Pages

Tuesday, August 2, 2011

the homesick snail

Like "the homesick snail looking for the very thing it carries on its back" I travel far from home to find... home! It seems that no matter how far I am from the place I call home, I can be at home, if - and it is a big if - I stop a while, stop striving to do everything and just be.
Curled up in the window of an ancient aqueduct in Spoleo watching the traffic groan up into the Umbrian hills in June, I realised that despite my longing for home, I was content and the feeling of being at home was actually close at hand. With my pen meandering across the pages of my notebook I was as at home as I would be lounging on the cushions of my bed in Australia.
Like the snail I was carrying what I was looking for on my back. The stillness that allows me to be aware of myself and my small presence in the world waits for me. Most of the time it seems just out of reach, but if I just allow myself to stop, it is right there.
At my physical home I think I am furthest from the home I carry about with me. There are so many distractions, especially from my writerly self, so much to strive for and organise. In all the casting about and rushing hither and thither I forget that it is from the stillness and the waiting that my best writing comes.

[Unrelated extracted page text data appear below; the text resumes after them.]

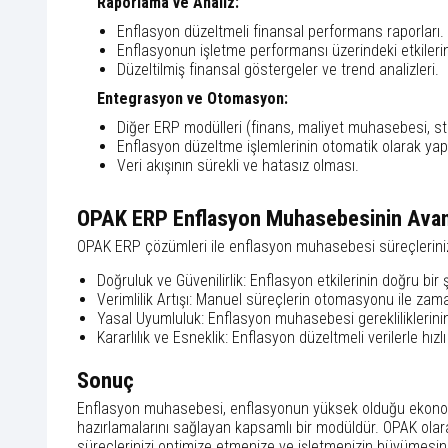
Raporlama ve Analiz:
Enflasyon düzeltmeli finansal performans raporları.
Enflasyonun işletme performansı üzerindeki etkilerini
Düzeltilmiş finansal göstergeler ve trend analizleri.
Entegrasyon ve Otomasyon:
Diğer ERP modülleri (finans, maliyet muhasebesi, st
Enflasyon düzeltme işlemlerinin otomatik olarak yap
Veri akışının sürekli ve hatasız olması.
OPAK ERP Enflasyon Muhasebesinin Avant
OPAK ERP çözümleri ile enflasyon muhasebesi süreçlerinizi 
Doğruluk ve Güvenilirlik:
Enflasyon etkilerinin doğru bir 
Verimlilik Artışı:
Manuel süreçlerin otomasyonu ile zama
Yasal Uyumluluk:
Enflasyon muhasebesi gerekliliklerini
Kararlılık ve Esneklik:
Enflasyon düzeltmeli verilerle hızl
Sonuç
Enflasyon muhasebesi, enflasyonun yüksek olduğu ekonomik 
hazırlamalarını sağlayan kapsamlı bir modüldür. OPAK ol
süreçlerinizi optimize etmenize ve işletmenizin büyümesi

And it is in writing that the most powerful feeling of being at home comes to me.
The homesick snail quote came to me from Ric Masten via G Lynn Nelson's book Writing and Being: Taking back our lives through the power of language. Lynn teaches writing from the base of the personal journal. From exploring our own lives, feelings and world we move into public writing. From the wonders of 'word and self and universe' the journal writer enters on a path with a heart 'not to arrive but to see the wonders of the path itself'. From the journal he suggests taking the ideas and writing that most move us into the public realm. When we have concrete stories to tell and are excited by them, we write more powerfully and naturally.
Lynn has sent me back to my journal, to be grounded in my own experience and responses to the world. Perhaps home for me is my journal? It is certainly where I am forced to be still and where I find myself most contented.